Court Opinion

ID: 3888305
Source: CourtListenerOpinion
Date Created: 2016-07-06 09:17:34.432525+00
Date Added: 2024-06-11T07:42:07.018831
License: Public Domain

It is conceded on all sides that the failure to file a return of tax sale is a departure from strictly accurate methods of procedure which will invalidate the sale before the deed has been of record for three years. The question here is whether such departure is available as ground for invalidating the sale notwithstanding the three-year statute of limitation.
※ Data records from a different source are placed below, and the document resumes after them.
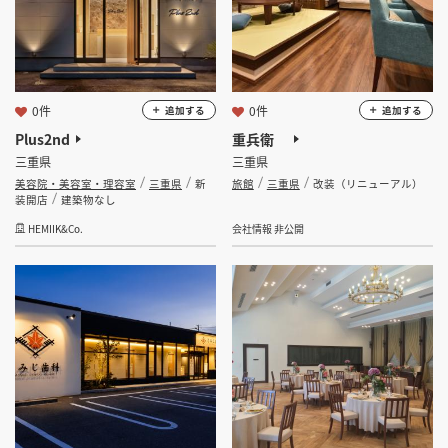
0件
0件
追加する
追加する
Plus2nd
重兵衛
三重県
三重県
美容院・美容室・理容室
三重県
新
旅館
三重県
改装（リニューアル）
装開店
建築物なし
HEMIIK&Co.
会社情報 非公開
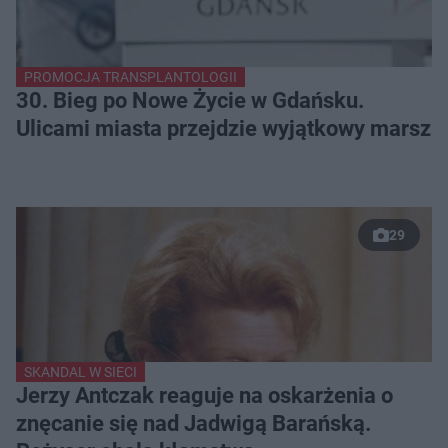
PROMOCJA TRANSPLANTOLOGII
30. Bieg po Nowe Życie w Gdańsku.
Ulicami miasta przejdzie wyjątkowy marsz
29
SKANDAL W SIECI
Jerzy Antczak reaguje na oskarżenia o
znęcanie się nad Jadwigą Barańską.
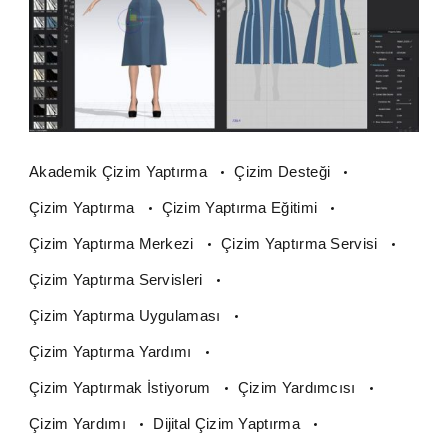
Akademik Çizim Yaptırma
Çizim Desteği
Çizim Yaptırma
Çizim Yaptırma Eğitimi
Çizim Yaptırma Merkezi
Çizim Yaptırma Servisi
Çizim Yaptırma Servisleri
Çizim Yaptırma Uygulaması
Çizim Yaptırma Yardımı
Çizim Yaptırmak İstiyorum
Çizim Yardımcısı
Çizim Yardımı
Dijital Çizim Yaptırma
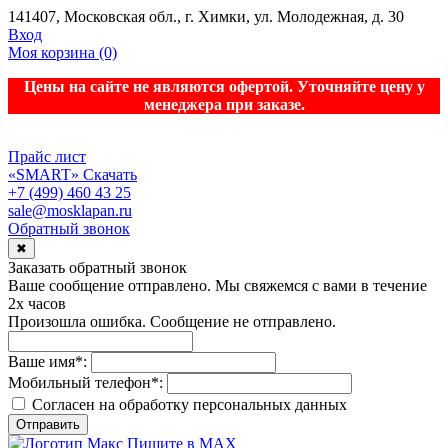
141407, Московская обл., г. Химки, ул. Молодежная, д. 30
Вход
Моя корзина
(0)
Цены на сайте не являются офертой. Уточняйте цену у
менеджера при заказе.
Прайс лист
«SMART»
Скачать
+7 (499) 460 43 25
sale@mosklapan.ru
Обратный звонок
✖
Заказать обратный звонок
Ваше сообщение отправлено. Мы свяжемся с вами в течение
2х часов
Произошла ошибка. Сообщение не отправлено.
Ваше имя
*
:
Мобильный телефон
*
:
Согласен на обработку персональныx данных
Отправить
Пишите в MAX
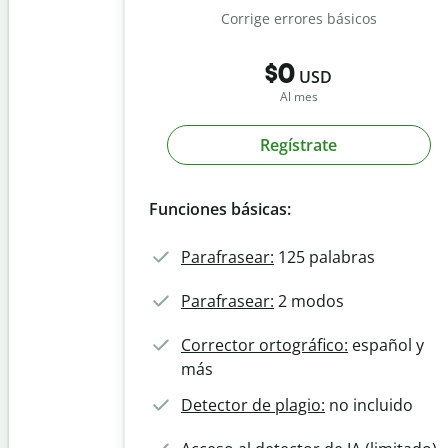
r
c
Corrige errores básicos
o
D
t
r
e
o
t
t
r
$0
o
e
USD
d
g
c
e
H
Al mes
r
t
I
u
á
o
A
m
f
r
a
Regístrate
i
d
n
c
e
C
i
o
p
h
z
l
a
a
Funciones básicas:
a
t
d
g
I
o
T
i
A
r
r
Parafrasear:
125 palabras
o
d
a
e
d
Parafrasear:
2 modos
I
u
R
A
c
e
t
s
Corrector ortográfico:
español y
o
u
r
más
m
G
i
e
Detector de plagio:
no incluido
d
n
o
e
r
r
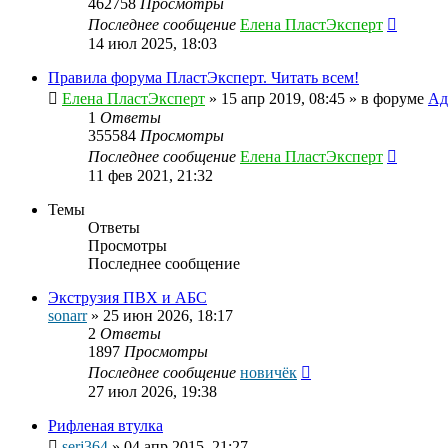
462758
Просмотры
Последнее сообщение
Елена ПластЭксперт
14 июл 2025, 18:03
Правила форума ПластЭксперт. Читать всем!
Елена ПластЭксперт
»
15 апр 2019, 08:45
» в форуме
Ад
1
Ответы
355584
Просмотры
Последнее сообщение
Елена ПластЭксперт
11 фев 2021, 21:32
Темы
Ответы
Просмотры
Последнее сообщение
Экструзия ПВХ и АБС
sonarr
»
25 июн 2026, 18:17
2
Ответы
1897
Просмотры
Последнее сообщение
новичёк
27 июл 2026, 19:38
Рифленая втулка
serj364
»
04 апр 2015, 21:27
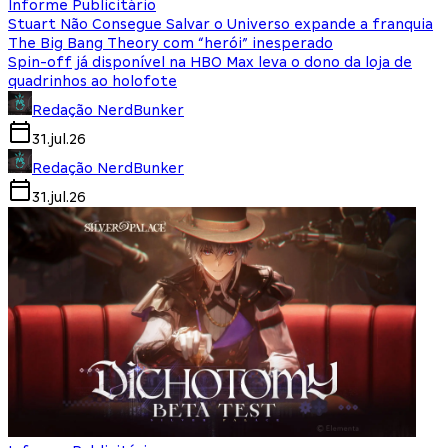
Informe Publicitário
Stuart Não Consegue Salvar o Universo expande a franquia
The Big Bang Theory com “herói” inesperado
Spin-off já disponível na HBO Max leva o dono da loja de
quadrinhos ao holofote
Redação NerdBunker
31.jul.26
Redação NerdBunker
31.jul.26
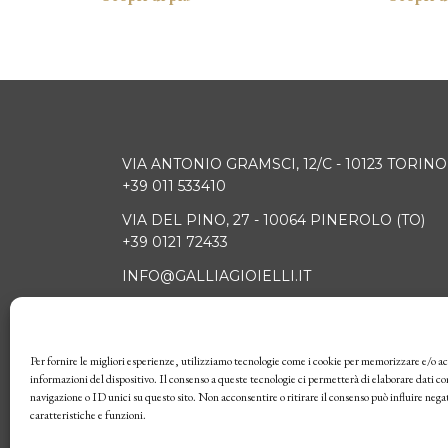
VIA ANTONIO GRAMSCI, 12/C - 10123 TORINO
+39 011 533410
VIA DEL PINO, 27 - 10064 PINEROLO (TO)
+39 0121 72433
INFO@GALLIAGIOIELLI.IT
Per fornire le migliori esperienze, utilizziamo tecnologie come i cookie per memorizzare e/o ac
HOME
OROLOGI
GIO
informazioni del dispositivo. Il consenso a queste tecnologie ci permetterà di elaborare dati 
navigazione o ID unici su questo sito. Non acconsentire o ritirare il consenso può influire neg
caratteristiche e funzioni.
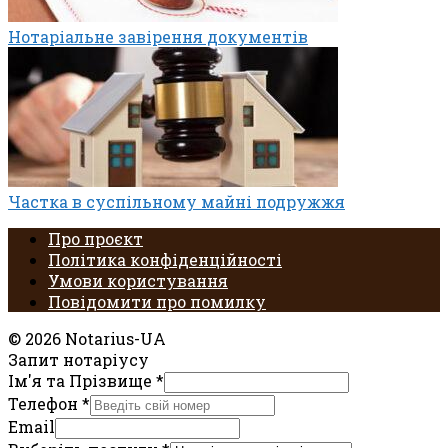
Нотаріальне завірення документів
Частка в суспільному майні подружжя
Про проєкт
Політика конфіденційності
Умови користування
Повідомити про помилку
© 2026 Notarius-UA
Запит нотаріусу
Ім'я та Прізвище
*
Телефон
*
Email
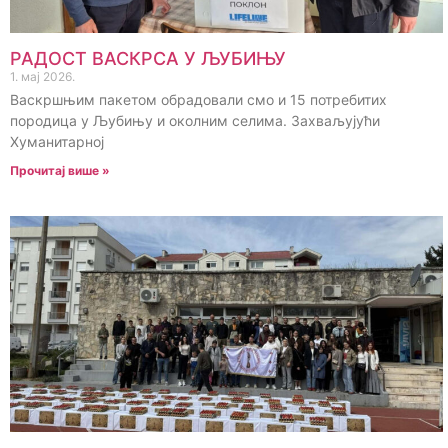
РАДОСТ ВАСКРСА У ЉУБИЊУ
1. мај 2026.
Васкршњим пакетом обрадовали смо и 15 потребитих
породица у Љубињу и околним селима. Захваљујући
Хуманитарној
Прочитај више »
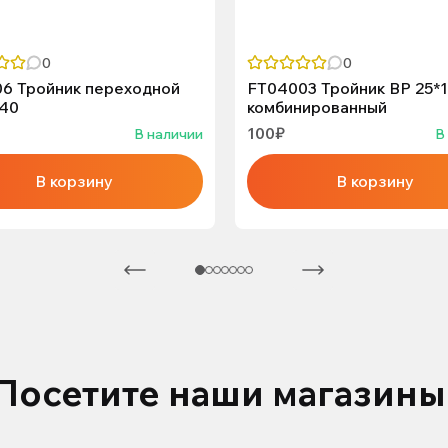
0
0
6 Тройник переходной
FT04003 Тройник ВР 25*1
*40
комбинированный
100₽
В наличии
В
В корзину
В корзину
Посетите наши магазины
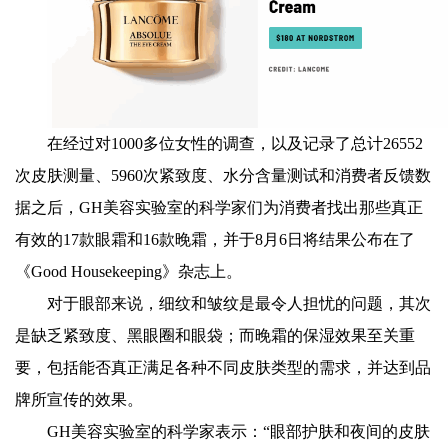
在经过对1000多位女性的调查，以及记录了总计26552
次皮肤测量、5960次紧致度、水分含量测试和消费者反馈数
据之后，GH美容实验室的科学家们为消费者找出那些真正
有效的17款眼霜和16款晚霜，并于8月6日将结果公布在了
《Good Housekeeping》杂志上。
对于眼部来说，细纹和皱纹是最令人担忧的问题，其次
是缺乏紧致度、黑眼圈和眼袋；而晚霜的保湿效果至关重
要，包括能否真正满足各种不同皮肤类型的需求，并达到品
牌所宣传的效果。
GH美容实验室的科学家表示：“眼部护肤和夜间的皮肤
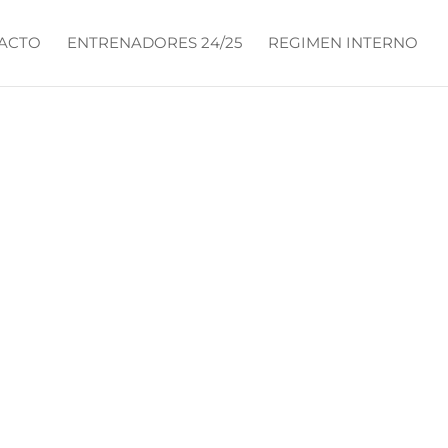
ACTO
ENTRENADORES 24/25
REGIMEN INTERNO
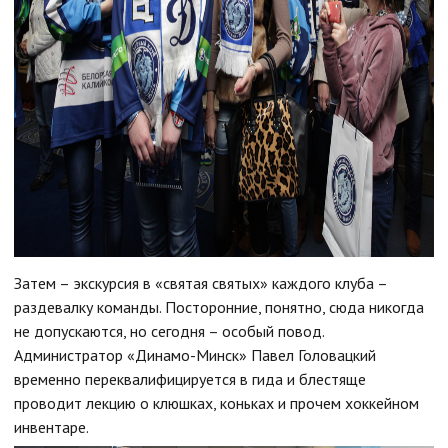
Затем – экскурсия в «святая святых» каждого клуба –
раздевалку команды. Посторонние, понятно, сюда никогда
не допускаются, но сегодня – особый повод.
Администратор «Динамо-Минск» Павел Головацкий
временно переквалифицируется в гида и блестяще
проводит лекцию о клюшках, коньках и прочем хоккейном
инвентаре.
The question must be determined in each particular case with reference to the "principle that failure to do what might have been dispensed with may be cured by operation of a special limitation." The above principle has been approved by this court in several decisions. It is subject, however, to the rule that "there are some objections against tax titles that cannot be obviated by statute, (limitations) as the effect would be to deprive the owner of property without due process of law." Bandow v. Wolven, 20 S.D. 445, 107 N.W. 204, 205. Cain *Page 243 
v. Ehrler, 36 S.D. 127, 153 N.W. 941., is such a case. There the right of redemption and notice to redeem could have been dispensed with entirely before the sale, but after the sale those rights became vested rights in property which could not have been dispensed with by law. Due process required the serving of notice of redemption, and this requirement could not have been dispensed with under the facts in that case though there had been no statutory declaration of consequences.
In this case the filing of the return of tax sale might have been dispensed with at any time, not because there was no statutory declaration that the failure to file the return would invalidate the sale, but because the return did not affect any vested right of the owner in the land.